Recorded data
+-------+
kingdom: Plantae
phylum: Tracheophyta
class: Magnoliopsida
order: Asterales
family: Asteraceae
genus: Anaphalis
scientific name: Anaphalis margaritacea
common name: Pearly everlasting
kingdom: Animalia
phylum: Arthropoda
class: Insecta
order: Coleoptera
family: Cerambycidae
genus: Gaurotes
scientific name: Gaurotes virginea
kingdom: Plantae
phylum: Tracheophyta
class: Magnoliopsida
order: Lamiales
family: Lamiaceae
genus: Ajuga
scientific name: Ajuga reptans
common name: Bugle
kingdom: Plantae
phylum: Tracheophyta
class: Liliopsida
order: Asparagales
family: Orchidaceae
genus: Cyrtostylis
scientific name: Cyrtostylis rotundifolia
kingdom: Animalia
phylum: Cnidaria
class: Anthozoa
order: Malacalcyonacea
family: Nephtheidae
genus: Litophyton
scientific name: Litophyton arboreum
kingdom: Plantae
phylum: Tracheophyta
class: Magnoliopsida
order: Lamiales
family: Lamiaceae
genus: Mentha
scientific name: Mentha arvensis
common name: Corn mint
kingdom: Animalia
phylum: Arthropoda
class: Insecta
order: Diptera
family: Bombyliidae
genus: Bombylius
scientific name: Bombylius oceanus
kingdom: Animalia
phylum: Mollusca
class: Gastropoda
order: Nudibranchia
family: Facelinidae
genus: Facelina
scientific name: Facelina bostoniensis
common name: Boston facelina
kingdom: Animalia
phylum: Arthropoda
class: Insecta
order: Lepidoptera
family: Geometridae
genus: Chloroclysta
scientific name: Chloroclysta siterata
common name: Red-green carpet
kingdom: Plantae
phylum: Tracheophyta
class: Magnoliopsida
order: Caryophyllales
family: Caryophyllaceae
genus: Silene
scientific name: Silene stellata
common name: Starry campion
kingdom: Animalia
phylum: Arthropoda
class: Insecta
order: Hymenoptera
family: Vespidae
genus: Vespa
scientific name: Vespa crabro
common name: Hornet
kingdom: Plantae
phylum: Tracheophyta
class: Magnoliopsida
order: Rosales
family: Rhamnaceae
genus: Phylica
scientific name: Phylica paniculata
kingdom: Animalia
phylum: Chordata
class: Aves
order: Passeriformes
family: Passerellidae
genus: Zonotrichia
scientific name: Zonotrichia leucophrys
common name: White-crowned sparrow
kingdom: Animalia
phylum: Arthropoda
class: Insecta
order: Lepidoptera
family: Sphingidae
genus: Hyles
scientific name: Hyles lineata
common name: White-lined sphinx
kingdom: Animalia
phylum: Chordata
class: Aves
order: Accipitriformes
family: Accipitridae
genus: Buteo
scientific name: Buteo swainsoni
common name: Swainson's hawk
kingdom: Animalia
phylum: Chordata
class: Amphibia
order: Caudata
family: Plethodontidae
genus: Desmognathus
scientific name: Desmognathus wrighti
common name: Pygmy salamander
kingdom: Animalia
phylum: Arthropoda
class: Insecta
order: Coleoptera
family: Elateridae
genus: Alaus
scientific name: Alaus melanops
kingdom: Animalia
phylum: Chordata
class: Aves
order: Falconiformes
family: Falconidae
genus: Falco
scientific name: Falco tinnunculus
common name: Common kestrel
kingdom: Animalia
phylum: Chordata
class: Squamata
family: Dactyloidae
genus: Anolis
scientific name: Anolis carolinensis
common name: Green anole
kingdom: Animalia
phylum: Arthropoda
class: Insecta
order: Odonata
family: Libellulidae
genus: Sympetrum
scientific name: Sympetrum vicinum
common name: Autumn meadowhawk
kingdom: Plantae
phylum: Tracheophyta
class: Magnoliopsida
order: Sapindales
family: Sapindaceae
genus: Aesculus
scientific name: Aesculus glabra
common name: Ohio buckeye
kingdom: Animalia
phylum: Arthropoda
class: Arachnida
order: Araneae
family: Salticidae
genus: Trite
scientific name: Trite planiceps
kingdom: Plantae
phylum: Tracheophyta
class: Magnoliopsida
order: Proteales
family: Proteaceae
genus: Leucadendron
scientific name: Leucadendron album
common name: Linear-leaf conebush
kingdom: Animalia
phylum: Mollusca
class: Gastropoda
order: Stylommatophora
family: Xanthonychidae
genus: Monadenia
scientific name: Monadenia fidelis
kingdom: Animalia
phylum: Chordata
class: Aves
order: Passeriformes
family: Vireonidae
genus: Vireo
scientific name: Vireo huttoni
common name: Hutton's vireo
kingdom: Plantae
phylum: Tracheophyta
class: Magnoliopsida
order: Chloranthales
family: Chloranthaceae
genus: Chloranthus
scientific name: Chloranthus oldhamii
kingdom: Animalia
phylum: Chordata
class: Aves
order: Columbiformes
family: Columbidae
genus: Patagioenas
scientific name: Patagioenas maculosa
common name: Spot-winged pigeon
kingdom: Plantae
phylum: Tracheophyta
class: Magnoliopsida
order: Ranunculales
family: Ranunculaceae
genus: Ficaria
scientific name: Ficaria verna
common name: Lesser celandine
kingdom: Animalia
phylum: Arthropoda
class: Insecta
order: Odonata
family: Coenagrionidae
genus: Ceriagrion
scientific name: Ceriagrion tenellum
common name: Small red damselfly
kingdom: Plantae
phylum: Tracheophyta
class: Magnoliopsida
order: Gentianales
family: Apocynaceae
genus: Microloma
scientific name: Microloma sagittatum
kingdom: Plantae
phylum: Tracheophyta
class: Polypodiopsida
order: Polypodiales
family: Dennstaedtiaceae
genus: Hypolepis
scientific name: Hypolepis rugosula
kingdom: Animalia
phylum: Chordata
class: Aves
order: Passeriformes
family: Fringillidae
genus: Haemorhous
+-------+
DIRECTIVE →
Output the lines of the records above exactly, from the line containing "scientific name: Silene stellata" through the line containing "genus: Hyles", including both.

RESPONSE TO THIS EXERCISE →
scientific name: Silene stellata
common name: Starry campion
kingdom: Animalia
phylum: Arthropoda
class: Insecta
order: Hymenoptera
family: Vespidae
genus: Vespa
scientific name: Vespa crabro
common name: Hornet
kingdom: Plantae
phylum: Tracheophyta
class: Magnoliopsida
order: Rosales
family: Rhamnaceae
genus: Phylica
scientific name: Phylica paniculata
kingdom: Animalia
phylum: Chordata
class: Aves
order: Passeriformes
family: Passerellidae
genus: Zonotrichia
scientific name: Zonotrichia leucophrys
common name: White-crowned sparrow
kingdom: Animalia
phylum: Arthropoda
class: Insecta
order: Lepidoptera
family: Sphingidae
genus: Hyles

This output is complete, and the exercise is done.